Work order:
Only text is carried over. Reproduce the entries below exactly.

Data for this task:
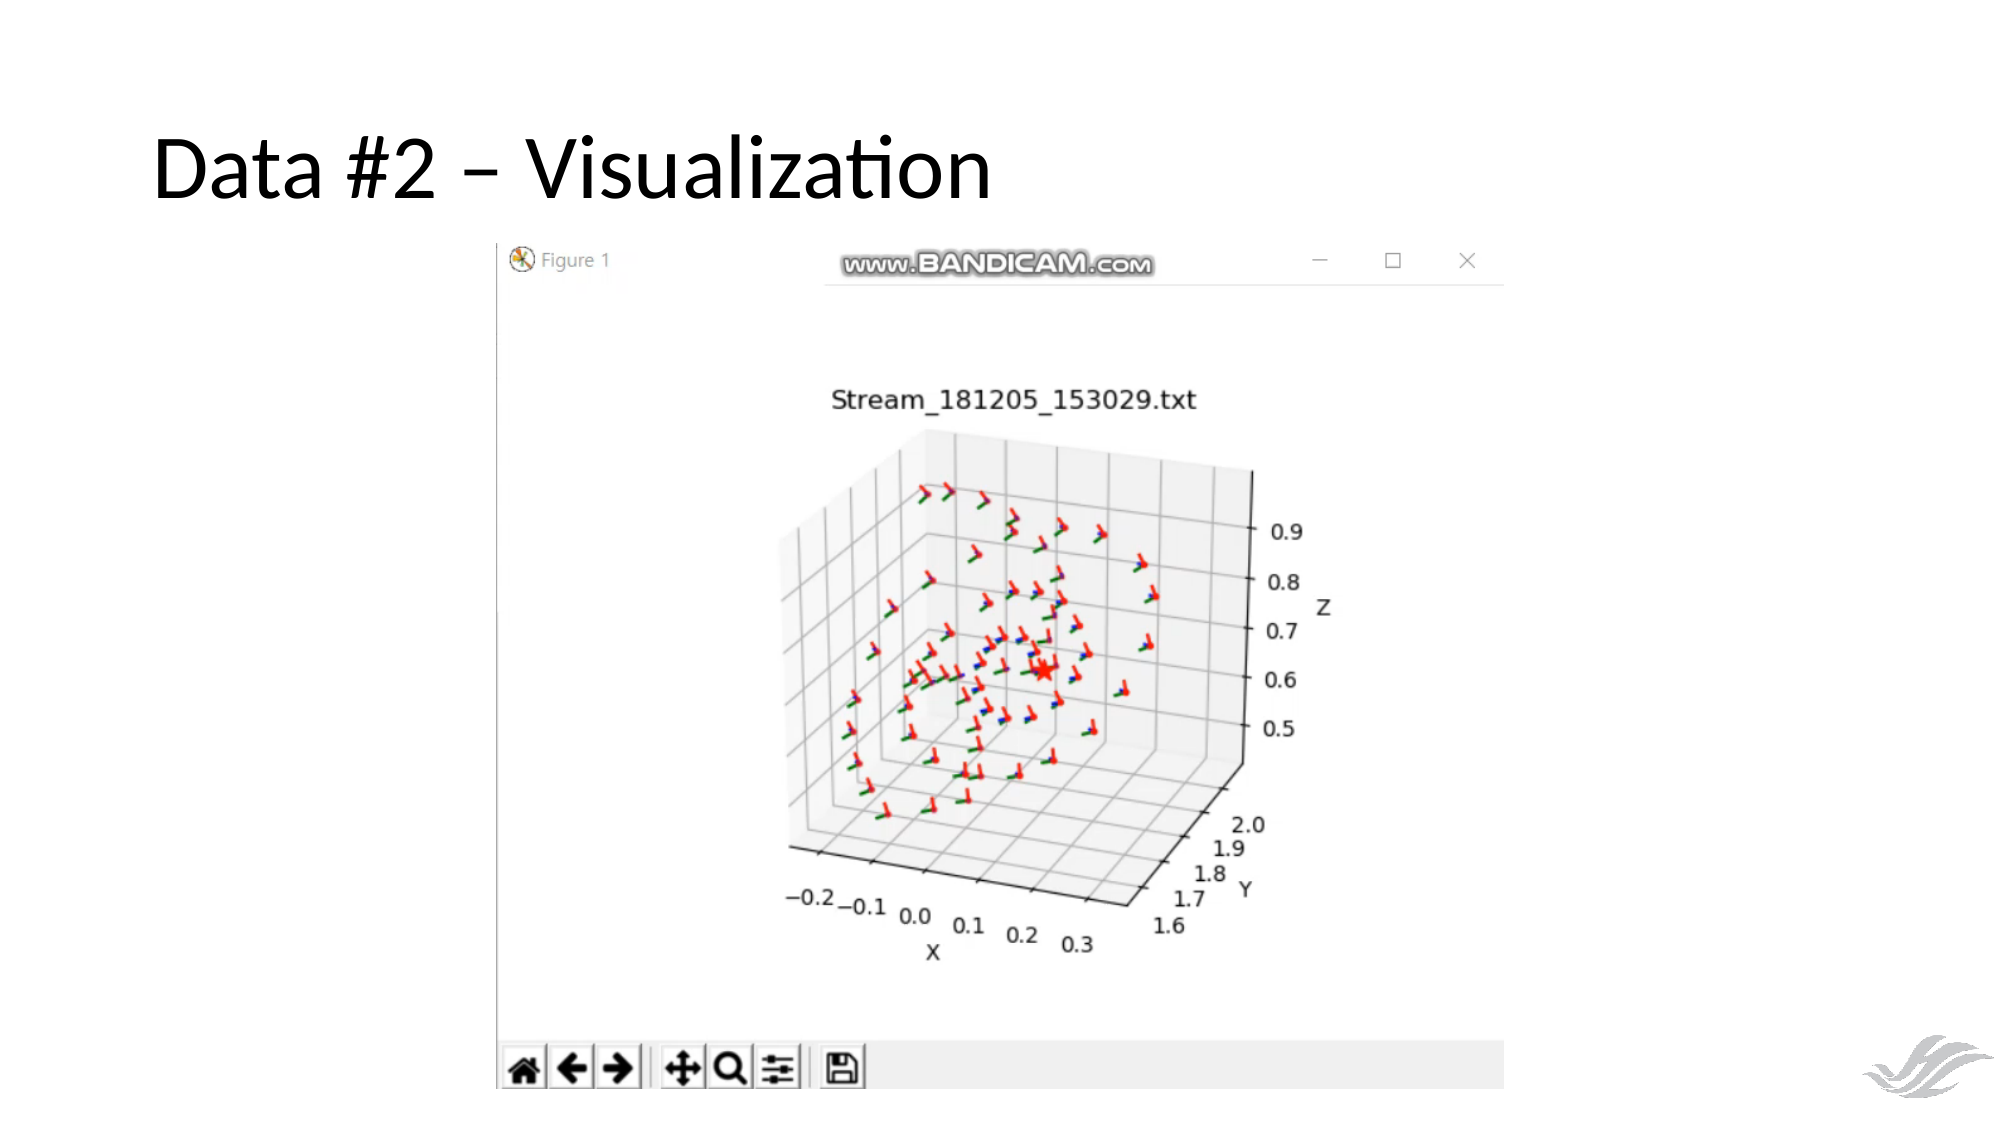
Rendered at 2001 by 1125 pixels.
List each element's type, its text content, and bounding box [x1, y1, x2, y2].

title Data #2 – Visualization [137, 59, 1863, 278]
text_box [495, 242, 1505, 1090]
picture [1862, 1035, 1994, 1098]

Answer for this exercise:
Rendered at 2001 by 1125 pixels.
List each element's type, its text content, and bounding box [x1, y1, x2, y2].

title Data #2 – Visualization [137, 59, 1863, 278]
text_box [495, 242, 1505, 1090]
picture [1862, 1035, 1994, 1098]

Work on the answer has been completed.